Seis e quinze da manhã. Valter encaixa o último tubo do segundo lance de andaime no 2o pavimento quando o celular toca. É o dono da obra. A pergunta de sempre: "Valter, vamos entregar no prazo?"

Ele olha para baixo. Dois ajudantes carregam braçadeiras. O pedreiro espera com a desempenadeira na mão. A argamassa já está batida. E o andaime ainda não chegou na altura certa.

Valter responde que sim. Mas sabe que a conta não fecha.

Resumo rápido
  • O ciclo monta-desmonta do andaime consome de 2,5 a 3,5 dias por pavimento, entre montagem, inspeção, espera e desmontagem.
  • Em prédio de 6 andares, isso pode significar 15 a 21 dias do cronograma dedicados só à logística de andaime.
  • Três construtoras em Goiânia reduziram o ciclo por pavimento para menos de meio dia ao trocar andaime por plataforma para obra.
  • Andaime continua fazendo sentido em cenários específicos. Saber quais evita trocar um problema por outro.

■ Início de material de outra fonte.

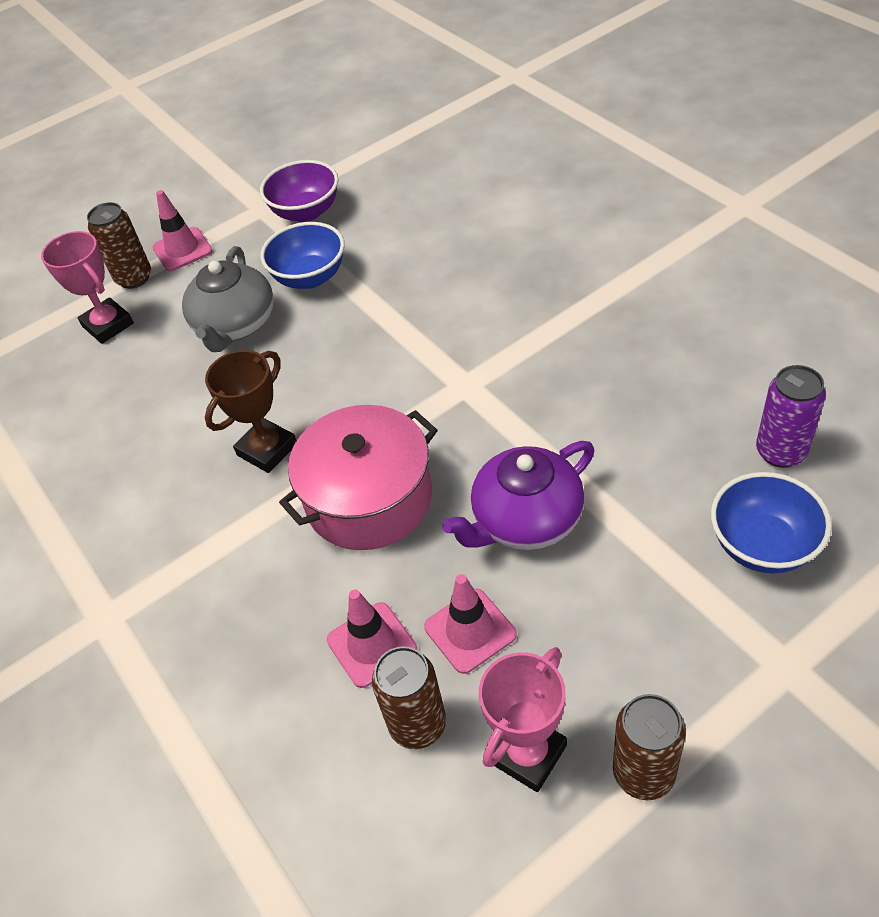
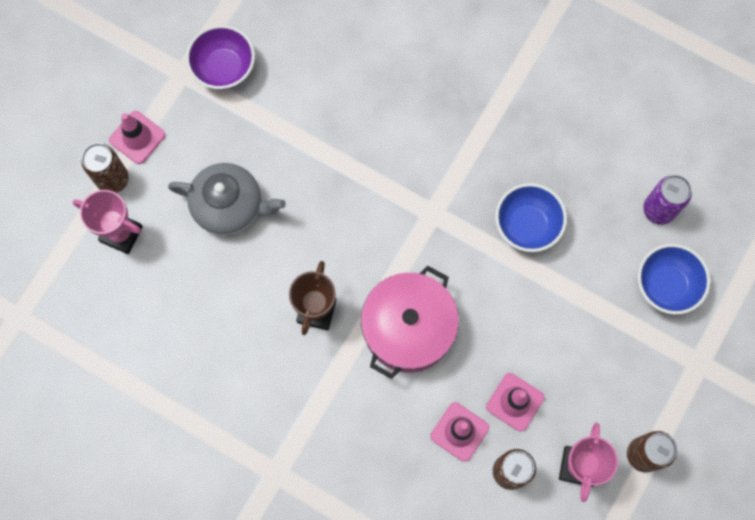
camera: 30 degrees left, 25 degrees up
grey teapot [182,246,274,352] -> grey teapot turned 60 degrees counterclockwise [168,163,286,235]
blue bowl [260,222,345,289] -> blue bowl moved to [495,183,567,252]
purple teapot [442,441,594,550] -> none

O ciclo monta-desmonta que come seu cronograma

Todo encarregado conhece a rotina. Chega no pavimento, monta andaime, libera para o pedreiro, espera o serviço terminar, desmonta tudo e repete no andar de cima. O problema não é nenhuma dessas etapas isolada. É a soma delas, repetida pavimento após pavimento.

O andaime não é lento porque é ruim. É lento porque foi projetado para ficar parado.

O andaime é eficiente quando fica no mesmo lugar por semanas. Mas obra vertical não funciona assim. Cada pavimento concluído exige desmontagem completa, transporte dos tubos, montagem no nível seguinte e nova inspeção conforme NR-35 e NR-18 (item 18.15.6). Esse ciclo se repete a cada andar.

E enquanto o andaime está sendo montado, o que acontece com a frente de serviço?

Mas quanto tempo exatamente?

Para. O pedreiro para. O servente para. A argamassa endurece na masseira. O engenheiro olha o cronograma e vê um dia inteiro virar logística de tubo e braçadeira, não execução de serviço.

"O dono da obra olha o cronograma e acha que o encarregado está devagar. Mas o encarregado está montando andaime, não tocando obra."

Relato recorrente entre encarregados
Canteiros da região metropolitana de Goiânia

Ninguém reclama de um dia perdido. Reclama de quinze.

Valter resolveu fazer a conta no caderno.

A conta que Valter fez no caderno: dias perdidos por pavimento

Hora do almoço. Valter sentou no caixote de madeira, abriu o caderno e começou a anotar o que ninguém anota: o tempo real que o andaime consome antes de qualquer tijolo ser assentado.

O cálculo de Valter, pavimento por pavimento:

  • Desmontagem do andar anterior: 3 a 5 horas (depende da área de fachada)
  • Transporte dos tubos para o próximo nível: 1 a 2 horas
  • Montagem no novo pavimento: 4 a 8 horas
  • Inspeção e liberação (NR-18, item 18.15.6): 1 a 2 horas
  • Tempo ocioso da equipe de produção durante o ciclo: igual ao ciclo inteiro

Total por pavimento: 2,5 a 3,5 dias úteis.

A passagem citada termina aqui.